== Description of the task ==
Below are the records. Gather each line that holds "than".

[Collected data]

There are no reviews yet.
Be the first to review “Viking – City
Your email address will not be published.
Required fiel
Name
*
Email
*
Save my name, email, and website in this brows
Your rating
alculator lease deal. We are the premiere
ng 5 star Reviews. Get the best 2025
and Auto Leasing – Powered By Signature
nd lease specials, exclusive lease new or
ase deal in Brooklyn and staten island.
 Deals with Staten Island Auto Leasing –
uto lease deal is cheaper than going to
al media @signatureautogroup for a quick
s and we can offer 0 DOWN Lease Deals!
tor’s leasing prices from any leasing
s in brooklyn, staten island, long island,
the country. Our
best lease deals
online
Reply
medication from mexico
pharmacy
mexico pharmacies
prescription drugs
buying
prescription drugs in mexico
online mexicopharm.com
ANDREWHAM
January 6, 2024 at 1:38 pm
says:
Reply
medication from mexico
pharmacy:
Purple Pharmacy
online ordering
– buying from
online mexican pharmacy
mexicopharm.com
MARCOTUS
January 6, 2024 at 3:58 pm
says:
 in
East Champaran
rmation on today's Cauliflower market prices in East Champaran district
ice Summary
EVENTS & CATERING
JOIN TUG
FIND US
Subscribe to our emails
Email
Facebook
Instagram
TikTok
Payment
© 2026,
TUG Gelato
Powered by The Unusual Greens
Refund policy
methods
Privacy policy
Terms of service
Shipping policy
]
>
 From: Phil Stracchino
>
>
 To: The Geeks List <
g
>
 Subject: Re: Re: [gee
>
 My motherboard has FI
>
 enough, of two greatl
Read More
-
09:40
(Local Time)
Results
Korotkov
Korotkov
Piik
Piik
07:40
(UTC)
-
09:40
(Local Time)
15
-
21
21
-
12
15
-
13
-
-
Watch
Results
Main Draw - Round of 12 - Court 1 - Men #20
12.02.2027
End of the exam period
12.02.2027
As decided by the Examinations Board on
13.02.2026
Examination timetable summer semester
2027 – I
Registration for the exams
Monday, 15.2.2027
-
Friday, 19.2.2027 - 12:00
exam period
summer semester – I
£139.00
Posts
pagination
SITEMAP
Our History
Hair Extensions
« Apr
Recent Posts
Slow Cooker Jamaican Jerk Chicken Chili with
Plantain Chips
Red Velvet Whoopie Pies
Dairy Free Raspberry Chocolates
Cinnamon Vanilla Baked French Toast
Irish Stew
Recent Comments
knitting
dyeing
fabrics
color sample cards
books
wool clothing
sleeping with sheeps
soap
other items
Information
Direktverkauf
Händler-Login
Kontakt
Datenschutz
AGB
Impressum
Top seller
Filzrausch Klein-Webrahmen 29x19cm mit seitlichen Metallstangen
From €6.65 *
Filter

==

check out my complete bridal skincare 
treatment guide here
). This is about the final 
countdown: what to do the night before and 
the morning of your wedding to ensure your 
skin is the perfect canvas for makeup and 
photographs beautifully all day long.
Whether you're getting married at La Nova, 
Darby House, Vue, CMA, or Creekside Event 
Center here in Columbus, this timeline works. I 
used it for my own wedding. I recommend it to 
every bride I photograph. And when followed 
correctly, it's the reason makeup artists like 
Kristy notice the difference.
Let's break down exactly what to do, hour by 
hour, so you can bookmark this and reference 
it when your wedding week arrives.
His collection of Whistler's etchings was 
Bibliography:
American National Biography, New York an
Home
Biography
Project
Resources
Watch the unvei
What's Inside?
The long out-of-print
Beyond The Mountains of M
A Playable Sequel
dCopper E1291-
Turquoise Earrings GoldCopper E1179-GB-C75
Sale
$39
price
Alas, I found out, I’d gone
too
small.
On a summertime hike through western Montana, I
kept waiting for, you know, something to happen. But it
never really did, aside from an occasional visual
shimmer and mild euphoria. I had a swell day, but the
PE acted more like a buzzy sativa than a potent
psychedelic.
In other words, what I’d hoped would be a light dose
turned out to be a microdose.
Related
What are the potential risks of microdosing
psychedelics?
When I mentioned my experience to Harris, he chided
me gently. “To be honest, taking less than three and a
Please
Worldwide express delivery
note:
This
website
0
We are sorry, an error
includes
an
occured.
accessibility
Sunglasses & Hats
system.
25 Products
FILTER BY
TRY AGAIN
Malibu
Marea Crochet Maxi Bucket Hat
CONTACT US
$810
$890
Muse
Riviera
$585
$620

== Answer space ==
uto lease deal is cheaper than going to
PE acted more like a buzzy sativa than a potent
me gently. “To be honest, taking less than three and a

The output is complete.